The government of Pakistan is learning to respond to protests and dissent in a way that combines tried-and-true tactics of repression with enhancements that “seem heavily influenced by its subservient and dependent relationship with Beijing” (India New England News, August 6, 2024).
Drawing from China’s methods to suppress minorities and stifle political dissent, Pakistan’s military-dominated establishment, led by Shehbaz Sharif’s political executive, has recently sanctioned the creation of a national digital firewall.
Although the installation process began earlier, the Pakistani government officially acknowledged it on June 30, framing it as essential for filtering “propaganda and unwanted content” and countering “digital terrorism”.

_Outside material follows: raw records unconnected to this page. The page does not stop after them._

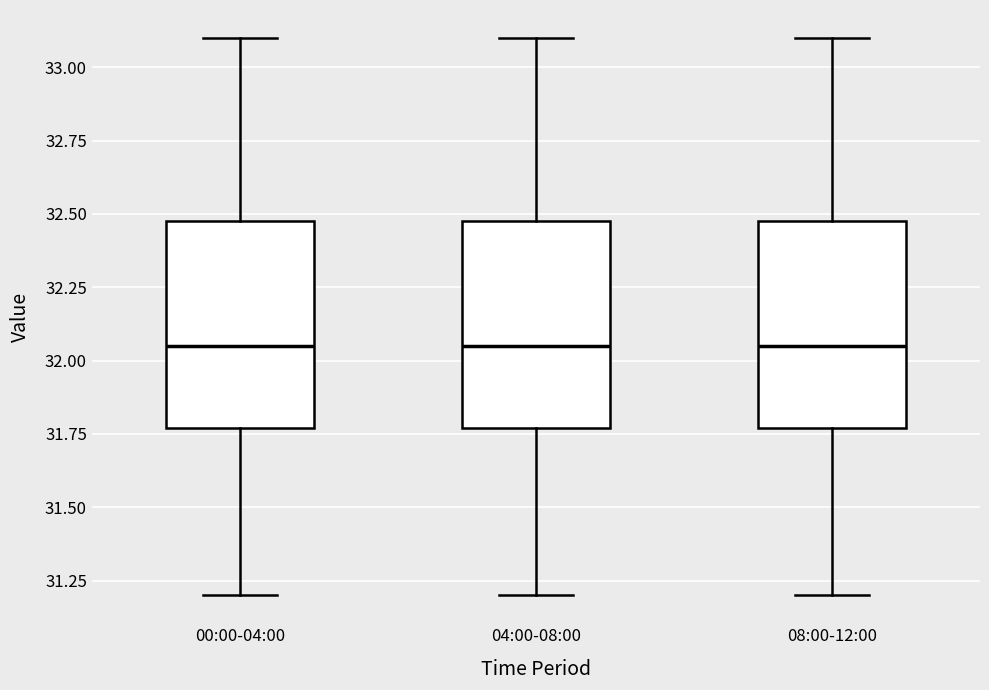

Reading left to right, read every box against the y-axis: the position of its median line, the range the box covers, and the ends of its whiskers. The values are not printed on the chart, so give them approximately, as read against the axis.

00:00-04:00: median 32.05, box 31.75 to 32.50, whiskers 31.20 to 33.10
04:00-08:00: median 32.05, box 31.75 to 32.50, whiskers 31.20 to 33.10
08:00-12:00: median 32.05, box 31.75 to 32.50, whiskers 31.20 to 33.10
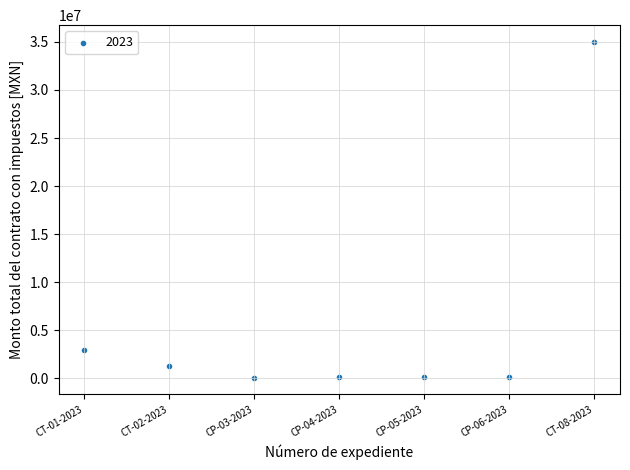

What is the average X value?

4.0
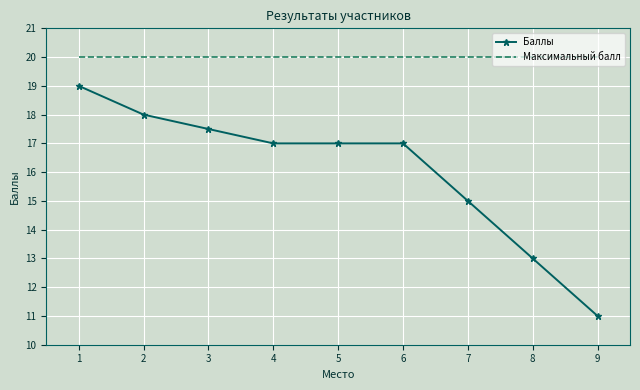

At 7, list the series in order from smallest to largest.

Баллы, Максимальный балл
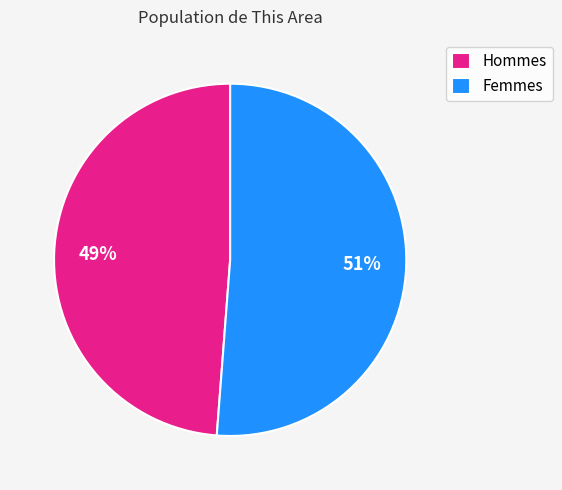

Which slice is the largest?

Femmes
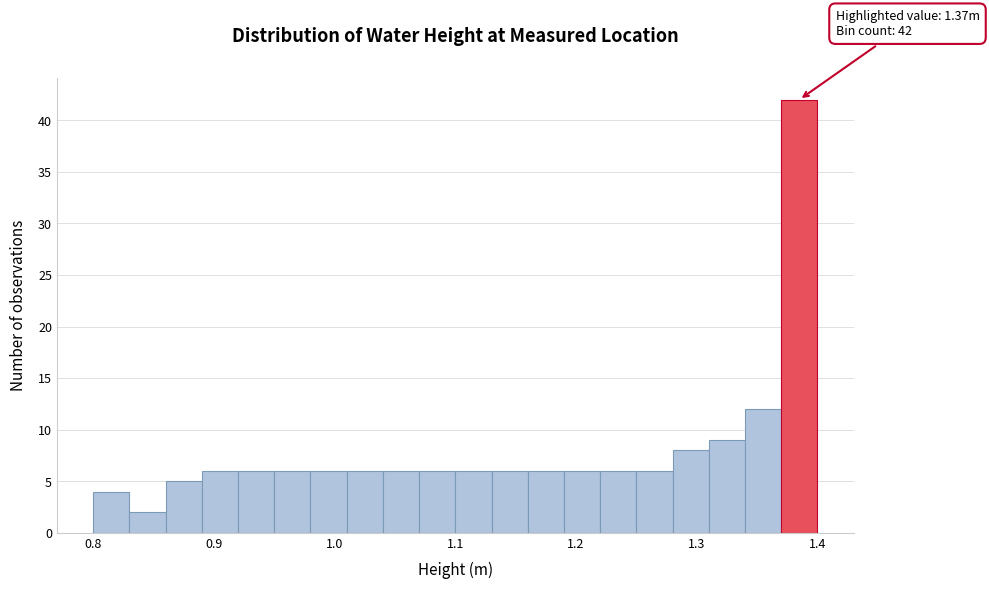

Read against the x-axis, roughly where is the centre of the tallest bar?

1.39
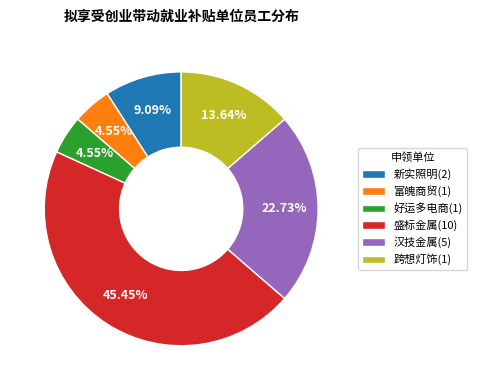

Between 新实照明(2) and 富魄商贸(1), which is larger?

新实照明(2)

This firewall, sourced from China, effectively grants the Pakistani state the authority to regulate social media platforms and restrict citizen access to crucial socio-political sites like Facebook, Instagram, YouTube, and TikTok.
It also allows government agencies to trace individual IP addresses, which Pakistani officials label as primary sources of ongoing “anti-state propaganda” targeting the country both within and beyond its borders.
One part of the government’s program is doing what it can to cripple virtual private networks (VPNs), which Pakistanis have been using to securely circumvent the expanding digital censorship.
In February 2024, Pakistan banned Twitter, and using a VPN is the only way “for human rights and opposition activists to report ongoing repression from Islamabad to Parachinar to Gwadar” on Twitter. A determined government can do much to make VPNs harder to use, albeit without quite reaching the holy grail of making them impossible to use altogether.
Pakistan is also reportedly building a network of “Chinese-inspired” detention centers, which, if the comparison is apt, means torture-and-killing centers.